Chapitre 2

8.5K 451 16
                                    

Maëva passe son temps à mettre la raclée à Léane au babyfoot tout en lui répétant qu'elle devrait cesser de laisser Clarence la dominer de la sorte. Léane est touchée par les mots et marque un but, mais alors que sa meilleure amie relance la balle, elle lâche les manettes. Elle met ses mains dans son dos et s'adosse contre le mur, les yeux rivés sur le sol.

― Qu'est-ce que tu fais ? lui demande Maëva.

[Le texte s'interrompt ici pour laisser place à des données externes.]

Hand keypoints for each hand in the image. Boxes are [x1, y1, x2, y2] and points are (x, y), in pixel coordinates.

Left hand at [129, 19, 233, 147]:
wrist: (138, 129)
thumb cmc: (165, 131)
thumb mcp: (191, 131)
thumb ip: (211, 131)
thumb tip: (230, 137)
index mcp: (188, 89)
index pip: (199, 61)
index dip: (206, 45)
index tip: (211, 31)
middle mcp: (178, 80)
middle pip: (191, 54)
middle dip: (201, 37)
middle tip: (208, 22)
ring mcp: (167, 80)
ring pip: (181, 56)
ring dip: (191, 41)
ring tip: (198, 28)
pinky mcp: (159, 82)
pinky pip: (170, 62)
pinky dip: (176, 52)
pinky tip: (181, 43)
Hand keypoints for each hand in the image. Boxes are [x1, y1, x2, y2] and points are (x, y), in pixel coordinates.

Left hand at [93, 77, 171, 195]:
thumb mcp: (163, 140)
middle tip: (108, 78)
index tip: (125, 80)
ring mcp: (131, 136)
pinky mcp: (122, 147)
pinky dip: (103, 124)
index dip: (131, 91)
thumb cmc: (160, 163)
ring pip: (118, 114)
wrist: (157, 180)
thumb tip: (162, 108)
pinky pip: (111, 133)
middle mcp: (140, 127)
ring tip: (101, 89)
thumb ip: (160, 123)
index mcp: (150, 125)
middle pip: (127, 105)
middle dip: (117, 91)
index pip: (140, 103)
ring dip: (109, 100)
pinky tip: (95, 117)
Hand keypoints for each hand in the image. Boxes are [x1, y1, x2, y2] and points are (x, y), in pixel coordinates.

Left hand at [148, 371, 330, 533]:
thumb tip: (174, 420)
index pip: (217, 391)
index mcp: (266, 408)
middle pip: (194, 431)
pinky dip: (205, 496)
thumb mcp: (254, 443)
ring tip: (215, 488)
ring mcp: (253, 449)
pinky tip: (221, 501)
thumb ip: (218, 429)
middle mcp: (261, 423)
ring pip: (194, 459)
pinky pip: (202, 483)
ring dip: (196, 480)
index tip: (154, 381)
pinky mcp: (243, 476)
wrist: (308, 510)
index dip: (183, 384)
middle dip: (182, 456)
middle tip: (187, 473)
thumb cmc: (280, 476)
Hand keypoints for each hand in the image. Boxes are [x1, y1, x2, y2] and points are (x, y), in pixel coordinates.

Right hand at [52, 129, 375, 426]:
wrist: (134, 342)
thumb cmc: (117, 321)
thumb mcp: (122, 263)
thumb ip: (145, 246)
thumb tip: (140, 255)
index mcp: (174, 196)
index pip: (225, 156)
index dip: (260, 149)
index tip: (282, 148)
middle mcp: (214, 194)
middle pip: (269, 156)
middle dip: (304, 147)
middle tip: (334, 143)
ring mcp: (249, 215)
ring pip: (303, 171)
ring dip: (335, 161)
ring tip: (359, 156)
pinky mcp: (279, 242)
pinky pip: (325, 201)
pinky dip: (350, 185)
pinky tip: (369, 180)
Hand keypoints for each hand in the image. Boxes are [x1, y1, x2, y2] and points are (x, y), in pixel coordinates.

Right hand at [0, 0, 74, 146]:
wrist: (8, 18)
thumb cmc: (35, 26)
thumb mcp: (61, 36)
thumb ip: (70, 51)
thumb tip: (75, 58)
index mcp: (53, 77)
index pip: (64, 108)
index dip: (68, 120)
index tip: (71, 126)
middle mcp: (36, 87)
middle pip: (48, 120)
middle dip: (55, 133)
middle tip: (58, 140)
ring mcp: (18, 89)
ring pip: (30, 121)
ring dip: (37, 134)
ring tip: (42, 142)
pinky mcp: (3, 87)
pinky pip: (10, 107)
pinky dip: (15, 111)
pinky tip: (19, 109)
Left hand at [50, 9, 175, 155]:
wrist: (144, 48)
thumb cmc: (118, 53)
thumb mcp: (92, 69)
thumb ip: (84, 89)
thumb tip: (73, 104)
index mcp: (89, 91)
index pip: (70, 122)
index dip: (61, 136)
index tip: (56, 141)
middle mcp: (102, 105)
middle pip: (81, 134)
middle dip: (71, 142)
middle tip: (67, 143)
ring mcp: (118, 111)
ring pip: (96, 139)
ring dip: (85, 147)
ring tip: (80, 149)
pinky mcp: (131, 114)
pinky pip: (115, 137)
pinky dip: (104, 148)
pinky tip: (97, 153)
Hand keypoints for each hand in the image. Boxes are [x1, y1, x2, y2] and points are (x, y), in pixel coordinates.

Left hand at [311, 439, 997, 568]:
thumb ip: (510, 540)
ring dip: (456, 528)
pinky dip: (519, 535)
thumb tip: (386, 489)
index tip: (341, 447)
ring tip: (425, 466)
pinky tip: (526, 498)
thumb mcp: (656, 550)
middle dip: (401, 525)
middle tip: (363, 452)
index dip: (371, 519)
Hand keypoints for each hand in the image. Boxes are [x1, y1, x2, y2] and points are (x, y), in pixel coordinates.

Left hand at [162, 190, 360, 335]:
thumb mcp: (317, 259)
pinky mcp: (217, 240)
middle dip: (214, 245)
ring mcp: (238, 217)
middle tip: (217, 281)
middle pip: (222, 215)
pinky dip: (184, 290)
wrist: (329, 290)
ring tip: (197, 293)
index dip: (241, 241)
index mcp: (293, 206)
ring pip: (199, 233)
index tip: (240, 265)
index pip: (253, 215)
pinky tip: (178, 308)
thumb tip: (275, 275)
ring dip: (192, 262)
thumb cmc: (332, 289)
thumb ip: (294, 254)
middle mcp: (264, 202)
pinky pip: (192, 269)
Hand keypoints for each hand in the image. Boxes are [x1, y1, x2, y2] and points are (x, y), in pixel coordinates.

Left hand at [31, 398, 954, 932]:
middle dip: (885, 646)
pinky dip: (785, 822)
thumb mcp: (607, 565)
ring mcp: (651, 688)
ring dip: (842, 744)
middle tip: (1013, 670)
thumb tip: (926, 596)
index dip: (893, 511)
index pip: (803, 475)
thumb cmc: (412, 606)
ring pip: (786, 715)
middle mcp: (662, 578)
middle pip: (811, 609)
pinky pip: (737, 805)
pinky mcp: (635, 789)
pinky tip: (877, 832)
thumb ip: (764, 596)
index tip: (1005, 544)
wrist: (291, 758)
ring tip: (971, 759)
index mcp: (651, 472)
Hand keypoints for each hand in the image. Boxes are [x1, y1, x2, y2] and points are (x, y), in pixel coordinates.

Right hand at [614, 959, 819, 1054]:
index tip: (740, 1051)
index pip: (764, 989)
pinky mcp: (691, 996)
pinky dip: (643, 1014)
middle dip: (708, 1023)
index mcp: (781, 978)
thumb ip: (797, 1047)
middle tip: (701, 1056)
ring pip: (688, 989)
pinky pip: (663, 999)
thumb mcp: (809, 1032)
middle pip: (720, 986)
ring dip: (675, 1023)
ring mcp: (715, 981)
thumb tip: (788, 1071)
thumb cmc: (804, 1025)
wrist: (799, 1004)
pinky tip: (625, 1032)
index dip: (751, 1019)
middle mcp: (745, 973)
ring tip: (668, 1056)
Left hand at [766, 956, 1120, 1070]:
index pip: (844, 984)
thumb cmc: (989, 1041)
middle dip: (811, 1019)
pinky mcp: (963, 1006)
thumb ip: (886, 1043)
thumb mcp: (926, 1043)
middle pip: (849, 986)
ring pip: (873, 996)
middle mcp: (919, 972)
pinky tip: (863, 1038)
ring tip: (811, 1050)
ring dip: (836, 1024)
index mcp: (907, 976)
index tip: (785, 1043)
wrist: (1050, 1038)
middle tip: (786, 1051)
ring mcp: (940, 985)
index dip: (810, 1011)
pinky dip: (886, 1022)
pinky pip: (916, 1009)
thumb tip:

Léane ne répond pas, absorbée par le lino qui semble danser sous ses yeux clairs. Elle entend Maëva soupirer, mais elle continue de mordre sa lèvre jusque la peau se déchire et que le sang éclate dans sa bouche. Elle n'aime pas ce goût métallique qui emplit sa langue, mais elle continue d'aspirer pour étancher la plaie en retenant une grimace. Elle sait que Maëva a raison et qu'elle devrait se détacher de l'emprise de Clarence, mais elle n'a aucune idée de comment faire. Lorsqu'elle n'est pas parcourue de son regard, elle se sent vide. Seuls ses yeux lui permettent de briller un tant soit peu, ce beau regard d'un bleu azur qui éclate comme du saphir au milieu de vieux débris. On ne peut pas s'empêcher de regarder. Du moins, Léane ne peut pas. Elle n'en a d'ailleurs pas envie. Serait-elle réellement plus heureuse si elle parvenait à se débarrasser de ce jeu à la con auquel personne n'a fixé la moindre règle ? Adossée contre le mur de plâtre, les mains usées à force d'avoir serré les doigts autour du jeu, elle en doute. Moins triste, peut-être. Mais moins heureuse aussi. Parce que, chaque fois que Clarence la regarde, chaque fois qu'elle lui envoie un message, chaque fois qu'elle parait d'humeur joviale, qu'elle sourit ou qu'elle parle, rit au loin, Léane ressent ce pincement à l'intérieur d'elle. De la joie. Même si elle ne rigole pas avec elle, elle peut profiter de ce son si pur, et rien ne la met plus de bonne humeur que d'entendre cela en pénétrant dans l'enceinte du lycée.

Bien sûr, sa meilleure amie a un rôle primordial dans son humeur : Maëva la fait rire comme personne, elles ont une complicité qui pourrait défier tous les films et séries télévisées. Sauf que Maëva n'est pas Clarence, et ne le sera jamais. Elle ne peut pas atteindre cette petite part de Léane qui ne s'offre pas à elle, cette petite partie que seul l'amour peut atteindre.

Maëva la fixe en attendant qu'elle sorte du flot de ses pensées. Elle comprend, bien sûr, qu'il est difficile de maîtriser ce qu'on ressent. Elle sait même combien ça peut coûter d'aller à leur inverse : elle avait failli perdre le garçon qu'elle aime à cause de ça. Heureusement, Léane lui avait remis les idées en place et les choses s'étaient arrangées. Maëva comprend, mais elle n'aime pas ça du tout. Elle n'aime pas que quelqu'un puisse avoir du pouvoir sur sa meilleure amie, elle n'aime pas ne pas être capable de protéger la seule chose qui peut se faire briser en un rien. Léane est fragile. Elle le sait, elle la connait, et même si celle-ci joue les dures, ce n'est qu'une façade. Sa fragilité ne l'empêche pas d'être indépendante et de ne jamais se faire marcher sur les pieds – elle n'hésite pas à faire face à ceux qui se dressent contre elle, elle n'a pas peur du conflit ni des dommages collatéraux. Elle fonce dans le tas, toujours. Ça l'empêche de réfléchir au fait qu'un mauvais impact au mauvais endroit la ferait éclater en mille morceaux.

*

Le repas se déroule dans une bonne ambiance : les tablées sont libres et les plats délicieux. Les élèves mangent en savourant leur repas, discutant tranquillement entre eux, échangeant des blagues et riant aux éclats. Alors que Maëva lui raconte quelque chose qui la fait sourire, elle se rend compte qu'elle est observée. Elle bouge à peine son regard et ses yeux gris se posent sur les saphirs de Clarence. Son visage est fermé et elle la dévisage, comme si elle lui reprochait le fait de passer un bon moment. Le sourire de Léane se fige et elle tourne les yeux vers son assiette. Maëva a remarqué son changement soudain de comportement, mais elle ne se pose pas plus de questions. De toute façon, il y a fort à parier que son amie lui prétexterait une fatigue ou une migraine – n'importe quoi pour clore la conversation.